Dr. Ian Gibson (Norwich, North) (Lab): Before my right hon. Friend moves on, it would be characteristic of him to remember that international students come to these islands, and that our educational institutions are a magnet for them. They go back home, and take the message with them, which is a very important way of developing relationships with developing countries and so on. They come here because of the quality of education, which is superb.

Mr. Denham: My hon. Friend is absolutely right. The overseas students who come to study here are not only welcome but are an important part of our education system. They enrich the institutions to which they come to study. It is fundamentally the investment that we have made as a Government in higher education that enables that to be true, and we need to maintain our commitment to proper investment in higher education and not repeat the mistakes that were made in the not-too-distant past but which too many people appear to have forgotten.

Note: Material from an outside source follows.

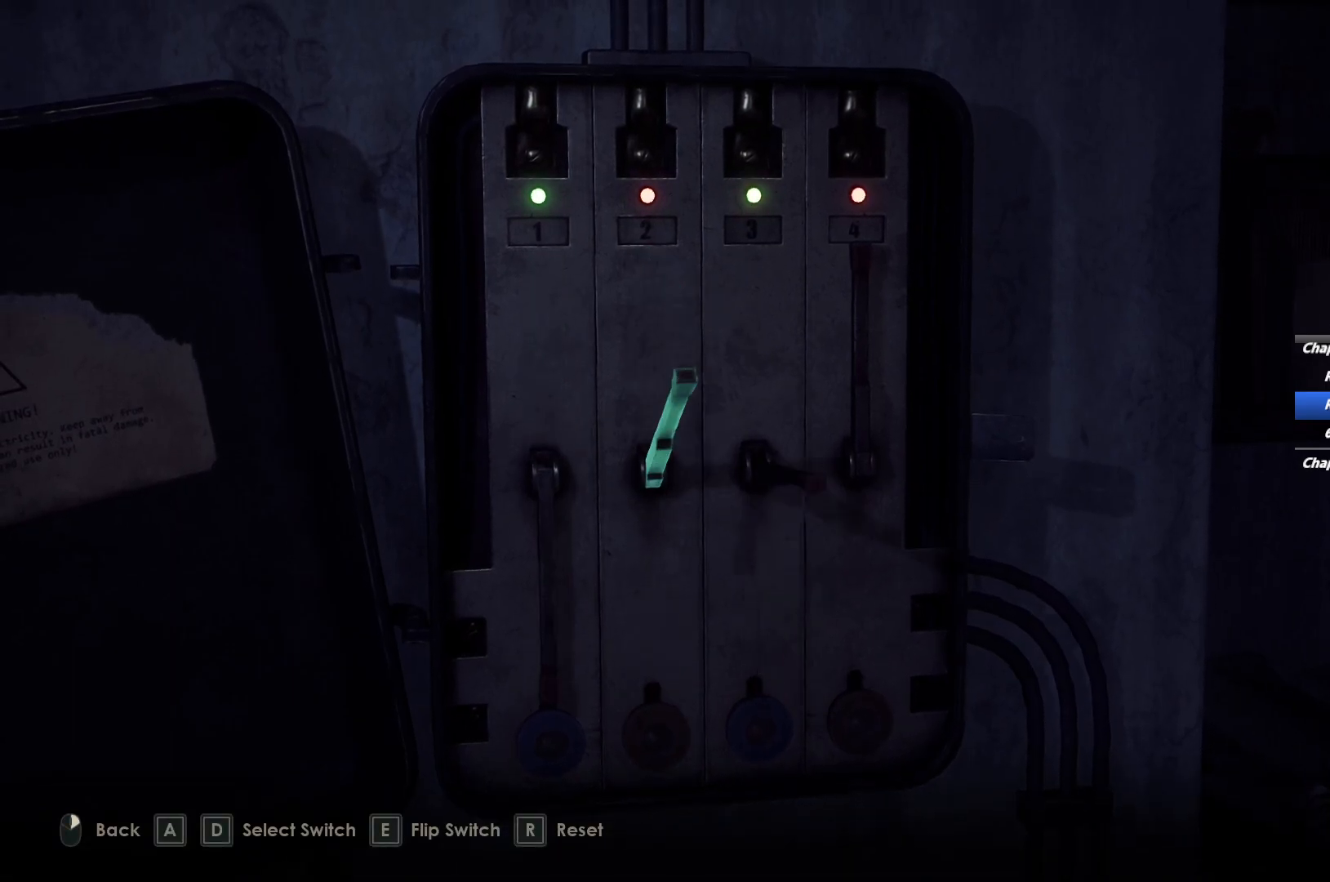
{"keys": [], "mouse": [], "events": [[250, "d", "down"], [317, "d", "up"], [400, "d", "down"], [483, "d", "up"]]}
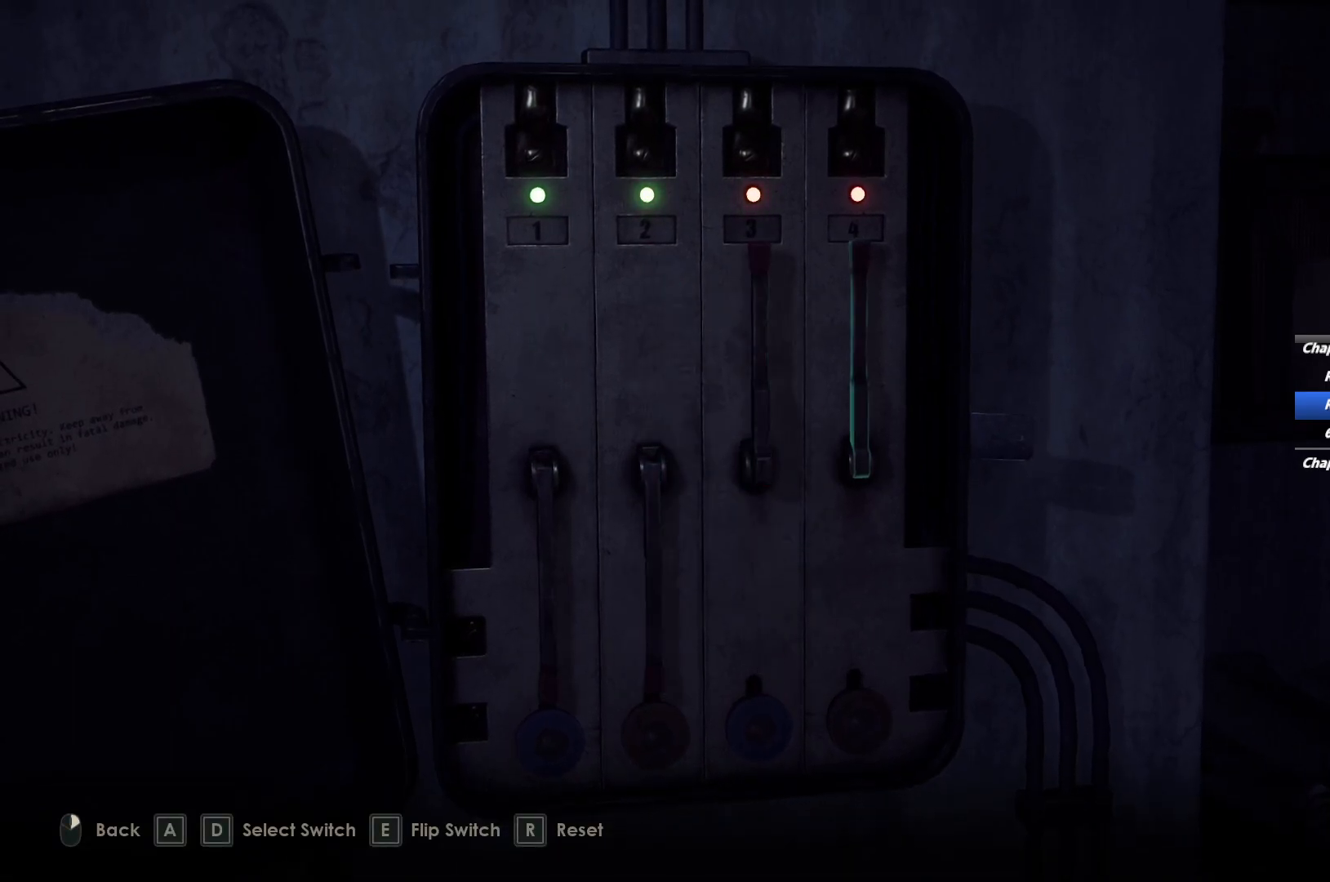
{"keys": [], "mouse": [], "events": [[233, "e", "down"], [367, "e", "up"]]}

Most businesses regard investment in training as investment in their own productivity. Employers spend £38 billion a year on training, which is many times more than the Government themselves spend, so time to train goes with the grain of what good businesses already do. I believe that asking for time to train will often become part of an employee’s annual review process, and it will help to instil a culture of learning in every workplace. Apprenticeships, too, are an important way of unlocking talent and building skills in the work force. Ten years ago, apprenticeships were close to collapse. Only 75,000 people started them, and most of them did not finish. We as a Government have rescued apprenticeships. Last year, about 180,000 people started apprenticeships, and we are on target for 130,000 completions a year by 2010-11. Apprenticeships are back. Expanding the number of apprenticeships will help the economy to emerge from the recession stronger.

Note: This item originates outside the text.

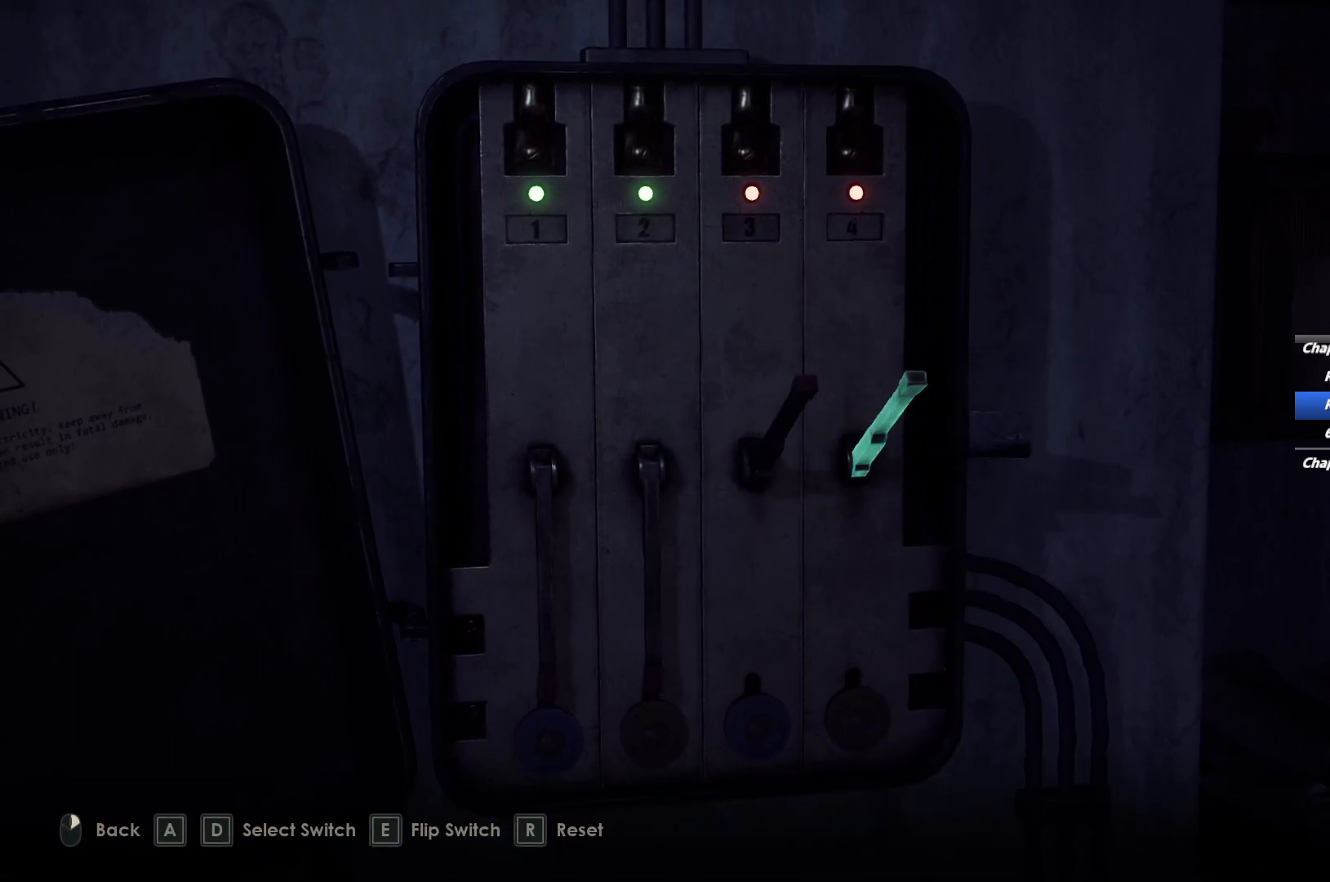
{"keys": [], "mouse": [], "events": []}
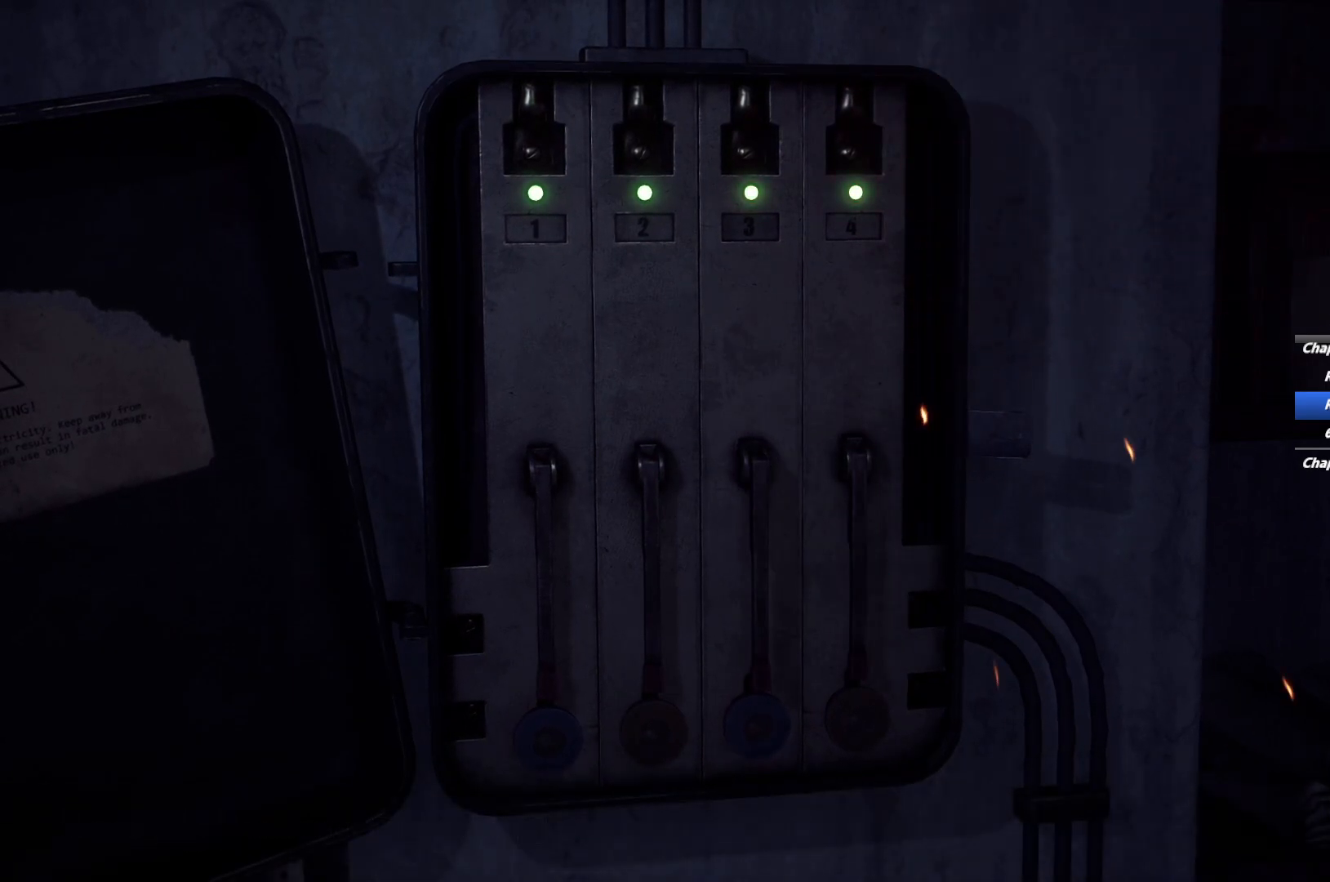
{"keys": [], "mouse": ["right"], "events": [[133, "mouse_right", "down"], [217, "mouse_right", "up"], [500, "mouse_right", "down"]]}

The children, skills and learning Bill will give all suitably qualified young people a legal right to an apprenticeship from 2013, and it underlines our commitment to entitle young people who have the ability and desire to take an apprenticeship to do so. The Bill will strengthen apprenticeships by establishing a coherent legal framework that will define the programme and set the standard. We believe that fulfilling our apprenticeship commitments will lead to around one in five young people starting an apprenticeship, with further growth for older workers, too. To support this entitlement, we will, through the Bill, establish a new national apprenticeship service, which was called for a couple of years ago by the Lords Select Committee. For the first time ever, we will have a dedicated service for apprenticeships.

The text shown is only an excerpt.